In 2003, of course, nobody knew that Al Gore’s
vision of “global warming” was going to be as wrong as corporate promises that
glyphosate was safe. Those of us whose minds are not stuck in the 1930s know
those things now. When present-time “Greens” are still blathering about
“climate change” and ignoring glyphosate, they are self-identifying as Soros’
corporate dependents, not to be trusted on ecological questions. True Greens
know that local warming is real, and a real problem in places where it’s been
allowed to develop, but glyphosate—and gene splicing, and overpopulation, and
other things—are more serious problems for the whole world.)
Perversions of sex and perversions of religion
dominated the dystopian vision in The
Handmaid’s Tale. Those perversions are still present in Oryx and Crake, though they’re not the
focus of attention. The women in Oryx and
Crake have jobs and money and the freedom to act out their own perverted
fantasies. Nobody seems to think less of Oryx—if anything they admire her
more—for having fondled all those older men in those Hott Totts videos; the
married women who enable Snowman’s sex addiction don’t seem concerned about
being beheaded, or even divorced. (As is typical for Atwood, the discussion of
sex is usually PG-13, a comment on characters’ relationship here and a dirty
joke there. Details are made clear only when a sex act is really grotesque,
like the violence-porn in Bodily Harm and
the unnatural relationships in The
Handmaid’s Tale.) Nevertheless, kiddie porn is alive and well; while Oryx
is appearing in it, Snowman and Crake are avidly watching it. Religion is not
much talked about in Oryx and Crake,
except that Crake claims to believe neither in God nor in Nature, Oryx is
quietly but splendidly Buddhist, and Snowman certainly can’t be described as a
Christian even though that’s what his grandparents probably claimed to be.

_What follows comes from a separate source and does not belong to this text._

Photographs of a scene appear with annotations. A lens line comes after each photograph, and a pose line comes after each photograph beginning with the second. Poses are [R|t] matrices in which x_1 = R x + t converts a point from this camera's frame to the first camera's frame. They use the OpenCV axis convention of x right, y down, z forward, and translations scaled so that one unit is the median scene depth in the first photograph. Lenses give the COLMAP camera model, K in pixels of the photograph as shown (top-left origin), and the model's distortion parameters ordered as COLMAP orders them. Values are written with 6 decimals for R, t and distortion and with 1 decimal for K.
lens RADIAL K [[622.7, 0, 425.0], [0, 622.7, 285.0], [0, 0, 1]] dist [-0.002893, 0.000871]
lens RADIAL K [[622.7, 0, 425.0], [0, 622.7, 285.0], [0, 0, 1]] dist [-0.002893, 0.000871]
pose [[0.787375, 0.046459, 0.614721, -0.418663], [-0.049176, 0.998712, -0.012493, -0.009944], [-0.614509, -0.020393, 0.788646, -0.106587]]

Possibly it’s the absence of talk about God in the culture that allows
characters like Crake to “play God” by tampering with DNA. The Children of
Crake weren’t supposed to have “spirituality centers” in their brains. Snowman
enjoys the irony, even thinks of it as a kind of revenge on Crake, that they
obviously do have numinous feelings they project onto Oryx and Crake, who are
clearly developing into the Goddess and God of Craker mythology, and (more
unsettlingly for him) Snowman, too, who seems already to be a demigod and may
become a Devil or Trickster. As in The
Handmaid’s Tale, the perversions of the future are more or less logical developments
of present-time perversions.
Both books are triumphs of the writer’s art. Both
make mercifully improbable, hypothetical future conditions feel real. Characterizations
are credible. Dialogue is lifelike. If you liked the literary skill and/or the
willingness to confront unpleasant thoughts in one, you’ll probably like those
things in the other book, though there’s no connection among the characters or
events; each book generated its own sequel.